According to Newsweek, Al-Qaeda has shifted its primary focus from Afghanistan to Iraq. At a meeting during Ramadan, “according to Taliban sources, Osama bin Laden’s men officially broke some bad news to emissaries from Mullah Mohammed Omar, the elusive leader of Afghanistan’s ousted fundamentalist regime. Their message: Al Qaeda would be diverting a large number of fighters from the anti-U.S. insurgency in Afghanistan to Iraq. Al Qaeda also planned to reduce by half its $3 million monthly contribution to Afghan jihadi outfits.”
That Al-Qaeda can manage $3 million a month to jihadis in Afghanistan or anywhere else will come as a surprise to many, who still consider Islamic terrorists to be a tiny group on the radical fringe, talking tough as they skulk around in caves.

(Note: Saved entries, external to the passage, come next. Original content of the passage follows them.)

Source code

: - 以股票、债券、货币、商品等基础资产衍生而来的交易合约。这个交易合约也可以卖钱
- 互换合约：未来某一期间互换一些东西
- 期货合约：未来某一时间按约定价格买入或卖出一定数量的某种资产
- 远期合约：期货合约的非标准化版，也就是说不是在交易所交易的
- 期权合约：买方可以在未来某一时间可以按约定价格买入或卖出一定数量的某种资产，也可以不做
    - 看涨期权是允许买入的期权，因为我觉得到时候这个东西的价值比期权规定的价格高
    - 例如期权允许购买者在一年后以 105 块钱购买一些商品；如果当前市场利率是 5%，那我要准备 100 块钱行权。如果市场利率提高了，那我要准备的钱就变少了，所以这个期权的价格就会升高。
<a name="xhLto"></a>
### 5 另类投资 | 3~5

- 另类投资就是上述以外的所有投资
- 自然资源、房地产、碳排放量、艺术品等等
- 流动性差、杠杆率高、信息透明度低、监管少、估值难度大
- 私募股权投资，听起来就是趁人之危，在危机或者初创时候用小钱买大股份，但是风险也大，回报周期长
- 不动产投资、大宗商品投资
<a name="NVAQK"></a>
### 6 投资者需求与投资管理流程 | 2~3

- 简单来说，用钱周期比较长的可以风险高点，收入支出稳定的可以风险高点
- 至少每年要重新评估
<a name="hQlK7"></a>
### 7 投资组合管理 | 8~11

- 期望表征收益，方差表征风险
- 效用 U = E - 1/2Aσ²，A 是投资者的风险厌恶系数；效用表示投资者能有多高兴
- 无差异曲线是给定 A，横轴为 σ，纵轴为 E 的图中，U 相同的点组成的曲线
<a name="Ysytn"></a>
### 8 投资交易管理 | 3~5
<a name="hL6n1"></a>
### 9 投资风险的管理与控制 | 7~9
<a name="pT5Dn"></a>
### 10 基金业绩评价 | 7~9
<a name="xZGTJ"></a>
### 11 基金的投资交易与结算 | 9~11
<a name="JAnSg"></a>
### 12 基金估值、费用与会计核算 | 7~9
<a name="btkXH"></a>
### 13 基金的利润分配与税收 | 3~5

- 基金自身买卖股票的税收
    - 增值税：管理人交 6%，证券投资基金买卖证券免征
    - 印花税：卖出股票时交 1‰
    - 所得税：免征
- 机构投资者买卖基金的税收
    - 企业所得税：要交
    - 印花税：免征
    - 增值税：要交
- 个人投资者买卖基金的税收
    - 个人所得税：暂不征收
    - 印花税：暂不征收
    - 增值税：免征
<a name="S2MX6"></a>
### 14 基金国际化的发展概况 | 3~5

“All this was on the orders of bin Laden himself, the sources said. Why? Because the terror chieftain and his top lieutenants see a great opportunity for killing Americans and their allies in Iraq and neighboring countries such as Turkey, according to Taliban sources who complain that their own movement will suffer. . . . Bin Laden believes that Iraq is becoming the perfect battlefield to fight the ‘American crusaders’ and that the Iraqi insurgency has been ‘100 percent successful so far,’ according to a Taliban participant at the mid-November meeting who goes by the nom de guerre Sharafullah.”
This Newsweek piece is full of silly Democratic Party cheerleading about how “bin Laden’s shift of focus could be unsettling news for George W. Bush,” despite Bush’s own statement that “we are fighting that enemy [in Iraq] today so that we do not meet him again on our own streets.” Nonetheless, it contains some useful information about global terrorist machinations.